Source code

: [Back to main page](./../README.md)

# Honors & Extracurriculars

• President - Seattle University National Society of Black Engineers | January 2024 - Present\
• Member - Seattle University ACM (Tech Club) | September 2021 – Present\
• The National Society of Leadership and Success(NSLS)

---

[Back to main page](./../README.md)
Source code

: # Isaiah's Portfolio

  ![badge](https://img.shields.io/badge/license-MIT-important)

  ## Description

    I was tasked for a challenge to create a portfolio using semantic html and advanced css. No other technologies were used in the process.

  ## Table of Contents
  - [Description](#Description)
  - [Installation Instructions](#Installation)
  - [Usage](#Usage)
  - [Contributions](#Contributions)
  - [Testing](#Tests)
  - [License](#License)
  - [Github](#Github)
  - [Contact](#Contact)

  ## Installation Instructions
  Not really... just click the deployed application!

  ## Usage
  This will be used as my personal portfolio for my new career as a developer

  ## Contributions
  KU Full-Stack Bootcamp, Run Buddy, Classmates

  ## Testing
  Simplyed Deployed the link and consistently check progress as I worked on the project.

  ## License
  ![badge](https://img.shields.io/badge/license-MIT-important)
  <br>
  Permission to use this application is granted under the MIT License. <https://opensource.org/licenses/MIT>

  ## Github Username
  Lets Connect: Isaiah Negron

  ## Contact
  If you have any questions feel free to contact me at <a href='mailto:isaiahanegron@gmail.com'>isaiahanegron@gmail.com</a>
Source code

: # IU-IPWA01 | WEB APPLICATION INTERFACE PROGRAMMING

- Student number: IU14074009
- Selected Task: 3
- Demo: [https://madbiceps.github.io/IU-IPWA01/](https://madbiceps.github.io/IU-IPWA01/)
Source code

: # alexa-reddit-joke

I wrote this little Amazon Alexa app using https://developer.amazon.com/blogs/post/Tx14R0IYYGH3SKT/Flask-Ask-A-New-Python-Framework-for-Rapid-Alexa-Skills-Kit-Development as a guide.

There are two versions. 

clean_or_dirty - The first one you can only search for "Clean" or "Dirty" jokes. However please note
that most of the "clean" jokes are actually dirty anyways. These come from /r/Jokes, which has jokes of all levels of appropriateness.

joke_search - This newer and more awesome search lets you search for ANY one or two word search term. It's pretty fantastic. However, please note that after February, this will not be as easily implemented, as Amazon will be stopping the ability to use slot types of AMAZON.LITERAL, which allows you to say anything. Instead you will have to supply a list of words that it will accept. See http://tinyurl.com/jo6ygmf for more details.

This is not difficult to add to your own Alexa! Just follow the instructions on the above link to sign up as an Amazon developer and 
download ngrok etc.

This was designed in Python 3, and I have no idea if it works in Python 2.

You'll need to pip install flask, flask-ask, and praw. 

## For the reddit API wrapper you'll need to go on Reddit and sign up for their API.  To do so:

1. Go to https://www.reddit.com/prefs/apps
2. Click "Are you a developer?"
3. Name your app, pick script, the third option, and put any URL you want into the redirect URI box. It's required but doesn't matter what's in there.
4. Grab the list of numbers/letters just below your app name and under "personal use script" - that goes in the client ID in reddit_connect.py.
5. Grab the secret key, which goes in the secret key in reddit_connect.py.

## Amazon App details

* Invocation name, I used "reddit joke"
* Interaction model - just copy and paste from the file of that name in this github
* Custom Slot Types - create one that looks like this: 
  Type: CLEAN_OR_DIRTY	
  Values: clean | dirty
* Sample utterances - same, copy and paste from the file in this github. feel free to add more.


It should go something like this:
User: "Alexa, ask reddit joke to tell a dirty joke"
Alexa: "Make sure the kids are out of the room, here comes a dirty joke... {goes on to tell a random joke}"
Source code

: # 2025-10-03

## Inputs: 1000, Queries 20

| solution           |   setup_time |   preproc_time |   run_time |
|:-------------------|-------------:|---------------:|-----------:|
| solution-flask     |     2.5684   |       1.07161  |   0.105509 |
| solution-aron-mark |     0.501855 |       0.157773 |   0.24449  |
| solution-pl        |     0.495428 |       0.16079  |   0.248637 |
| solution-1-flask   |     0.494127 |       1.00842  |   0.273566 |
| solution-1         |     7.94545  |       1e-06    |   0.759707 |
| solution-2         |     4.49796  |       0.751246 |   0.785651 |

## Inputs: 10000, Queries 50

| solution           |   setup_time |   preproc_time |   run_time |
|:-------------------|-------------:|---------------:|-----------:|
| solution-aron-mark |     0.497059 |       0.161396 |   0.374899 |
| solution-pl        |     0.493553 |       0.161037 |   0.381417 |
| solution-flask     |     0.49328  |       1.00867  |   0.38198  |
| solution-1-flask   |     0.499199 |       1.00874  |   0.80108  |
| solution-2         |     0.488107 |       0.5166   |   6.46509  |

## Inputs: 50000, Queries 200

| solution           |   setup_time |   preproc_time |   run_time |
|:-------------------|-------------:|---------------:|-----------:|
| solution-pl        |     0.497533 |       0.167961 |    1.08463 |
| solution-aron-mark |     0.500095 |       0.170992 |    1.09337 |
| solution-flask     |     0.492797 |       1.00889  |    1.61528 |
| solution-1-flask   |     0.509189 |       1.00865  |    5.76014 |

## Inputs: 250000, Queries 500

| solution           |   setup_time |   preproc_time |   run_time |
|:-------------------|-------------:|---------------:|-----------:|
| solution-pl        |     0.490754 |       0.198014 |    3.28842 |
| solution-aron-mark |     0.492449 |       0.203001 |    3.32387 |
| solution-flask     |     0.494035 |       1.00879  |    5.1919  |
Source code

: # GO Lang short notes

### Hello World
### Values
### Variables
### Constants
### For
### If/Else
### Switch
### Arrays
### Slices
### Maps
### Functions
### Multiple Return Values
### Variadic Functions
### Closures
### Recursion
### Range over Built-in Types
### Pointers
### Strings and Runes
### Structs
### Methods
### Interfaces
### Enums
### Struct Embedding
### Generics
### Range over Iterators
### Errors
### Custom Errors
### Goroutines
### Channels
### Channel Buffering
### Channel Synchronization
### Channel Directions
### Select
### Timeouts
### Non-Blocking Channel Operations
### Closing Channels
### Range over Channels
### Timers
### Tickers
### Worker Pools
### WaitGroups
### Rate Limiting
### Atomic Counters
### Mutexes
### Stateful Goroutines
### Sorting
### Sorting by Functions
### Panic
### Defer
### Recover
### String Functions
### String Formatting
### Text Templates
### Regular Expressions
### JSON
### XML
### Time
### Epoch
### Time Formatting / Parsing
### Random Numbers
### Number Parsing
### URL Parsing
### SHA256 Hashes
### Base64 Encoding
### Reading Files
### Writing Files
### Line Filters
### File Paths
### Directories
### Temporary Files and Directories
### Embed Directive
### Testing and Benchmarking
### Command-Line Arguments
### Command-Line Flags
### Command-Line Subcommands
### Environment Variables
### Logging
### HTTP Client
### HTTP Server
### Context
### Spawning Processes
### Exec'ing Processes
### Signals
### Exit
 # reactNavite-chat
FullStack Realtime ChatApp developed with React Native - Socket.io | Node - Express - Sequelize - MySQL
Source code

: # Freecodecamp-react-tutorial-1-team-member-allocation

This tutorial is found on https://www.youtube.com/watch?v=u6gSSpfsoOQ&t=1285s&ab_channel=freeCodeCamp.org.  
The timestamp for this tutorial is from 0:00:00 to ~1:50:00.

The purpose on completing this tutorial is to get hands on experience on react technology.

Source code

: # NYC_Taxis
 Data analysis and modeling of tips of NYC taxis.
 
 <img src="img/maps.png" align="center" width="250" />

══════════════════════════════

* **Your assignment**
Set down the material above in full, keeping each line exactly as it is.

* **Answer**
Source code

: [Back to main page](./../README.md)

# Honors & Extracurriculars

• President - Seattle University National Society of Black Engineers | January 2024 - Present\
• Member - Seattle University ACM (Tech Club) | September 2021 – Present\
• The National Society of Leadership and Success(NSLS)

---

[Back to main page](./../README.md)
Source code

: # Isaiah's Portfolio

  ![badge](https://img.shields.io/badge/license-MIT-important)

  ## Description

    I was tasked for a challenge to create a portfolio using semantic html and advanced css. No other technologies were used in the process.

  ## Table of Contents
  - [Description](#Description)
  - [Installation Instructions](#Installation)
  - [Usage](#Usage)
  - [Contributions](#Contributions)
  - [Testing](#Tests)
  - [License](#License)
  - [Github](#Github)
  - [Contact](#Contact)

  ## Installation Instructions
  Not really... just click the deployed application!

  ## Usage
  This will be used as my personal portfolio for my new career as a developer

  ## Contributions
  KU Full-Stack Bootcamp, Run Buddy, Classmates

  ## Testing
  Simplyed Deployed the link and consistently check progress as I worked on the project.

  ## License
  ![badge](https://img.shields.io/badge/license-MIT-important)
  <br>
  Permission to use this application is granted under the MIT License. <https://opensource.org/licenses/MIT>

  ## Github Username
  Lets Connect: Isaiah Negron

  ## Contact
  If you have any questions feel free to contact me at <a href='mailto:isaiahanegron@gmail.com'>isaiahanegron@gmail.com</a>
Source code

: # IU-IPWA01 | WEB APPLICATION INTERFACE PROGRAMMING

- Student number: IU14074009
- Selected Task: 3
- Demo: [https://madbiceps.github.io/IU-IPWA01/](https://madbiceps.github.io/IU-IPWA01/)
Source code

: # alexa-reddit-joke

I wrote this little Amazon Alexa app using https://developer.amazon.com/blogs/post/Tx14R0IYYGH3SKT/Flask-Ask-A-New-Python-Framework-for-Rapid-Alexa-Skills-Kit-Development as a guide.

There are two versions. 

clean_or_dirty - The first one you can only search for "Clean" or "Dirty" jokes. However please note
that most of the "clean" jokes are actually dirty anyways. These come from /r/Jokes, which has jokes of all levels of appropriateness.

joke_search - This newer and more awesome search lets you search for ANY one or two word search term. It's pretty fantastic. However, please note that after February, this will not be as easily implemented, as Amazon will be stopping the ability to use slot types of AMAZON.LITERAL, which allows you to say anything. Instead you will have to supply a list of words that it will accept. See http://tinyurl.com/jo6ygmf for more details.

This is not difficult to add to your own Alexa! Just follow the instructions on the above link to sign up as an Amazon developer and 
download ngrok etc.

This was designed in Python 3, and I have no idea if it works in Python 2.

You'll need to pip install flask, flask-ask, and praw. 

## For the reddit API wrapper you'll need to go on Reddit and sign up for their API.  To do so:

1. Go to https://www.reddit.com/prefs/apps
2. Click "Are you a developer?"
3. Name your app, pick script, the third option, and put any URL you want into the redirect URI box. It's required but doesn't matter what's in there.
4. Grab the list of numbers/letters just below your app name and under "personal use script" - that goes in the client ID in reddit_connect.py.
5. Grab the secret key, which goes in the secret key in reddit_connect.py.

## Amazon App details

* Invocation name, I used "reddit joke"
* Interaction model - just copy and paste from the file of that name in this github
* Custom Slot Types - create one that looks like this: 
  Type: CLEAN_OR_DIRTY	
  Values: clean | dirty
* Sample utterances - same, copy and paste from the file in this github. feel free to add more.


It should go something like this:
User: "Alexa, ask reddit joke to tell a dirty joke"
Alexa: "Make sure the kids are out of the room, here comes a dirty joke... {goes on to tell a random joke}"
Source code

: # 2025-10-03

## Inputs: 1000, Queries 20

| solution           |   setup_time |   preproc_time |   run_time |
|:-------------------|-------------:|---------------:|-----------:|
| solution-flask     |     2.5684   |       1.07161  |   0.105509 |
| solution-aron-mark |     0.501855 |       0.157773 |   0.24449  |
| solution-pl        |     0.495428 |       0.16079  |   0.248637 |
| solution-1-flask   |     0.494127 |       1.00842  |   0.273566 |
| solution-1         |     7.94545  |       1e-06    |   0.759707 |
| solution-2         |     4.49796  |       0.751246 |   0.785651 |

## Inputs: 10000, Queries 50

| solution           |   setup_time |   preproc_time |   run_time |
|:-------------------|-------------:|---------------:|-----------:|
| solution-aron-mark |     0.497059 |       0.161396 |   0.374899 |
| solution-pl        |     0.493553 |       0.161037 |   0.381417 |
| solution-flask     |     0.49328  |       1.00867  |   0.38198  |
| solution-1-flask   |     0.499199 |       1.00874  |   0.80108  |
| solution-2         |     0.488107 |       0.5166   |   6.46509  |

## Inputs: 50000, Queries 200

| solution           |   setup_time |   preproc_time |   run_time |
|:-------------------|-------------:|---------------:|-----------:|
| solution-pl        |     0.497533 |       0.167961 |    1.08463 |
| solution-aron-mark |     0.500095 |       0.170992 |    1.09337 |
| solution-flask     |     0.492797 |       1.00889  |    1.61528 |
| solution-1-flask   |     0.509189 |       1.00865  |    5.76014 |

## Inputs: 250000, Queries 500

| solution           |   setup_time |   preproc_time |   run_time |
|:-------------------|-------------:|---------------:|-----------:|
| solution-pl        |     0.490754 |       0.198014 |    3.28842 |
| solution-aron-mark |     0.492449 |       0.203001 |    3.32387 |
| solution-flask     |     0.494035 |       1.00879  |    5.1919  |
Source code

: # GO Lang short notes

### Hello World
### Values
### Variables
### Constants
### For
### If/Else
### Switch
### Arrays
### Slices
### Maps
### Functions
### Multiple Return Values
### Variadic Functions
### Closures
### Recursion
### Range over Built-in Types
### Pointers
### Strings and Runes
### Structs
### Methods
### Interfaces
### Enums
### Struct Embedding
### Generics
### Range over Iterators
### Errors
### Custom Errors
### Goroutines
### Channels
### Channel Buffering
### Channel Synchronization
### Channel Directions
### Select
### Timeouts
### Non-Blocking Channel Operations
### Closing Channels
### Range over Channels
### Timers
### Tickers
### Worker Pools
### WaitGroups
### Rate Limiting
### Atomic Counters
### Mutexes
### Stateful Goroutines
### Sorting
### Sorting by Functions
### Panic
### Defer
### Recover
### String Functions
### String Formatting
### Text Templates
### Regular Expressions
### JSON
### XML
### Time
### Epoch
### Time Formatting / Parsing
### Random Numbers
### Number Parsing
### URL Parsing
### SHA256 Hashes
### Base64 Encoding
### Reading Files
### Writing Files
### Line Filters
### File Paths
### Directories
### Temporary Files and Directories
### Embed Directive
### Testing and Benchmarking
### Command-Line Arguments
### Command-Line Flags
### Command-Line Subcommands
### Environment Variables
### Logging
### HTTP Client
### HTTP Server
### Context
### Spawning Processes
### Exec'ing Processes
### Signals
### Exit
 # reactNavite-chat
FullStack Realtime ChatApp developed with React Native - Socket.io | Node - Express - Sequelize - MySQL
Source code

: # Freecodecamp-react-tutorial-1-team-member-allocation

This tutorial is found on https://www.youtube.com/watch?v=u6gSSpfsoOQ&t=1285s&ab_channel=freeCodeCamp.org.  
The timestamp for this tutorial is from 0:00:00 to ~1:50:00.

The purpose on completing this tutorial is to get hands on experience on react technology.

Source code

: # NYC_Taxis
 Data analysis and modeling of tips of NYC taxis.
 
 <img src="img/maps.png" align="center" width="250" />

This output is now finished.